The Enterprise Development Center has observed local businesses are not winning service contracts from International oil companies due to inadequate and inappropriate environmental health and safety measures.
The development comes in the wake of implementation of local content law which compels multi-national oil companies to reserve some service areas for indigenous businesses.
Project Coordinator, Gamely Kumasi, says little progress has been made because most businesses are unwilling to cooperate.
“Most of them don’t have the right capacity to compete for contracts with the IOCs. They must recognize that they have to overcome some of their deficiencies”. Mr. Kumasi has said.
After five years of oil production, only a few local businesses have won contracts because many fall short of set standards.
Most local companies are unable to win contracts because they fall short on environmental health safety policy, standards and procedures, among others.
“The International Oil Companies want to know who is in charge of EHS and who does he report to and what goes into it”, says Mr. Kumasi.

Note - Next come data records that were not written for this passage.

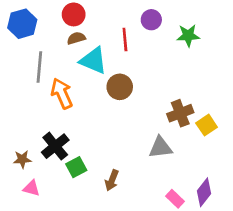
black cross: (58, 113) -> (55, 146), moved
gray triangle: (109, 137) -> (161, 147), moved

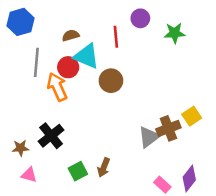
red circle: (74, 14) -> (68, 67), moved
brown cross: (180, 113) -> (168, 128), moved
gray triangle: (161, 147) -> (149, 137), turned -30
green square: (76, 167) -> (78, 171), moved

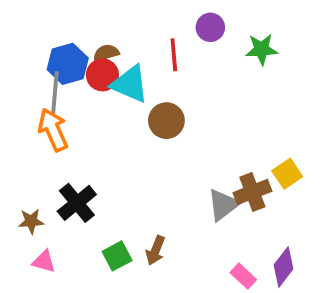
blue hexagon: (20, 22) -> (68, 64), moved
red circle: (68, 67) -> (102, 75), moved
orange arrow: (57, 87) -> (53, 130), moved

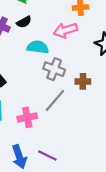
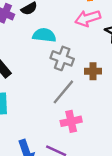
pink arrow: (65, 30) -> (88, 18), moved
pink cross: (27, 117) -> (71, 121), moved

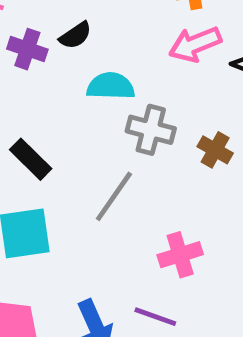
brown cross: (93, 71) -> (215, 150), turned 35
gray line: (63, 92) -> (114, 196), moved

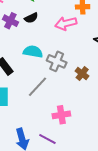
pink arrow: (195, 44) -> (66, 23), moved
cyan semicircle: (111, 86) -> (33, 52), moved

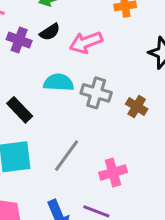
pink arrow: (66, 23) -> (86, 42), moved
gray line: (37, 87) -> (67, 156), moved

The LI 2204 defines services that can exclusively be performed by local companies as part of the local content promotion.
But if these companies do not meet the quality standards, the IOCs could make a case to the petroleum commission.
Mr. Kumasi wants local businesses to form joint-ventures to be able to benefit.
“There is the need for businesses to form business associations and partnerships because where you don’t have the resources and personnel, you could identify a partner, come together and be resourced enough to be positioned competitively to submit very good proposals”. He said.
The Minister for Petroleum, Emmanuel Kofi Boah is challenging suggestions that the benchmark is discouraging local businesses.
According to him, local companies must abide by the provisions in the law.